Seasons of grief

A friend, besieged by grief over a struggling relationship introduced me to Kate McGarrigle’s song Proserpina, a song I struggle to get out of my mind. The words pop up all the time, even when I least expect them.



Come home to Mama, come home to your mother now.

It’s a variation of the story of Persephone who was stolen to the underworld by its king, Hades, much to her mother, Demeter’s grief and after the god’s made some sort of deal she, Persephone, (the Greek name for its Roman counterpart, Proserpina) was allowed to return to earth for half of the year.
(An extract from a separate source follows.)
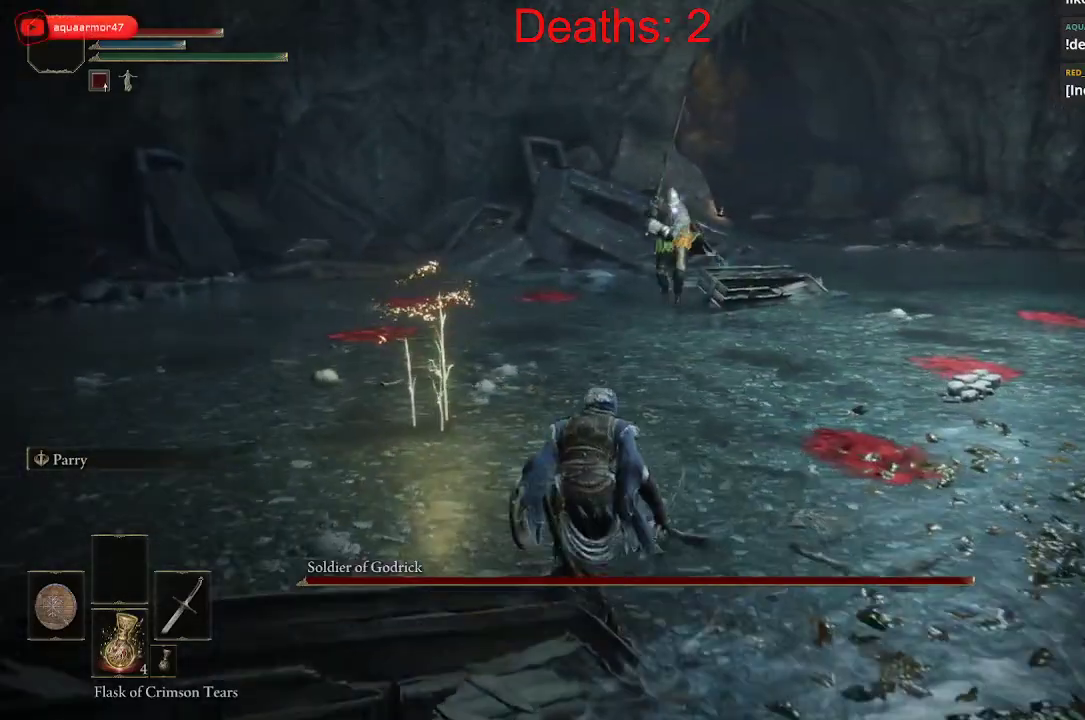
{"buttons": [], "left_stick": "up-left", "right_stick": "center", "events": [[183, "R3", "down"], [283, "R3", "up"]]}
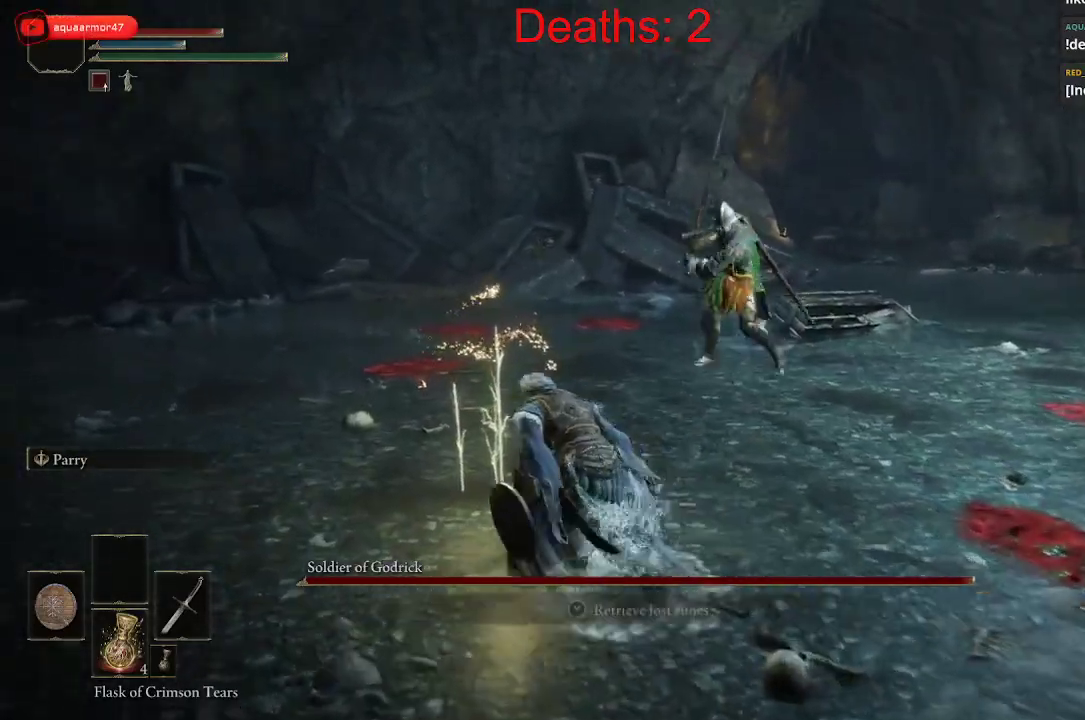
{"buttons": ["B"], "left_stick": "left", "right_stick": "center", "events": [[233, "A", "down"], [317, "A", "up"], [450, "left_stick", "left"], [467, "B", "down"]]}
And so, we have the making of the seasons, winter and autumn for grief and spring and summer the joy of reunion.

When she is gone Proserpina’s mother, Hera or Demeter, which ever you prefer, both sisters of Zeus and one thought to be Proserpina’s mother, also Goddess of agriculture, refuses to do her job:

I shall punish the earth

I shall turn up the heat

I shall take away every morsel to eat

I shall turn every field into stone

While I walk here all alone crying for Proserpina,

Proserpina, come home to your mother now.

If like me, you could constantly hear the music to which these words are set, you too might feel overcome, especially once you’ve seen and heard Martha Wainwright, Kate McGariggle’s daughter,  sing this song.

It’s one that gets to the pit of my gut and reaches into the back of my brain.

It bespeaks a grief that is greater than any grief I have ever known.

Kate McGarrigle wrote the sing once diagnosed with the cancer that killed her and her daughter, Martha sang this version soon after her mother’s death.

And how is this for a poem on grief;


It wasn’t the bees I thought to tell but wasps
the evening you died. Not things that fly
from earth to the underworld bearing sweetness
on their wings: grief made me bitter
and so in bitterness I went to seek
what roots among the mud and leaves, hanging
its home in ashes. I wanted to believe
this world would be our only one.
What other streams could run more cold,
what trees bloom with darker fruit?
I was happy here once, as were you.
I wanted to stay and grieve in the failing world
where we were human together.
Why tell the bees who must be taught of loss?
And so I fell among the wasps, whispering
your name into the hole I scooped
beside the marshy winter creek, where wind
now scours the freezing water. Where reed
on broken reed hums its numb refrain,
and love turns in its mud home, and sleeps.

Paisley Rekdal [winner of the 2018 Narrative Prize]


2 thoughts on “Seasons of grief”

  1. As arbitrary as the choice of word is I’ve always liked the word “novel” for a bookful of prose. Something new. Who wants to read (or listen to) stuff we’re already familiar or too familiar with? I’ve experienced loss—parents, siblings, friends, colleagues, a daughter for a while—but I continue to struggle with grief. I know people say we all grieve in our own ways and I’ve no doubt there’s some truth in the expression but I’m also the kind of person who likes to do things right. The image of Jen walking down the street feeling judged by others—the woman who didn’t know how to grieve properly—is fiction, yes, but it comes from a truthful place. I find songs like this (and the poem too) interesting because they present grief as something novel, something unfamiliar. I have the same issues with love songs and poems too. I wonder if I’ve ever truly been in love because I find it hard to relate to the words. Or am I simply doing my best, loving the best I can, grieving the best I can?

    Not much to the song is there? Another verse or two would’ve been nice. Still, not quite as bad a Neil Young’s ‘T-Bone’ which I guess is another song about loss:

    1. Not much to this song in terms of words, Jim, but the music, the performance, the resonance to me is gutting. I agree we all grieve in our own ways. It’s all vwry subjective. Thanks, Jim.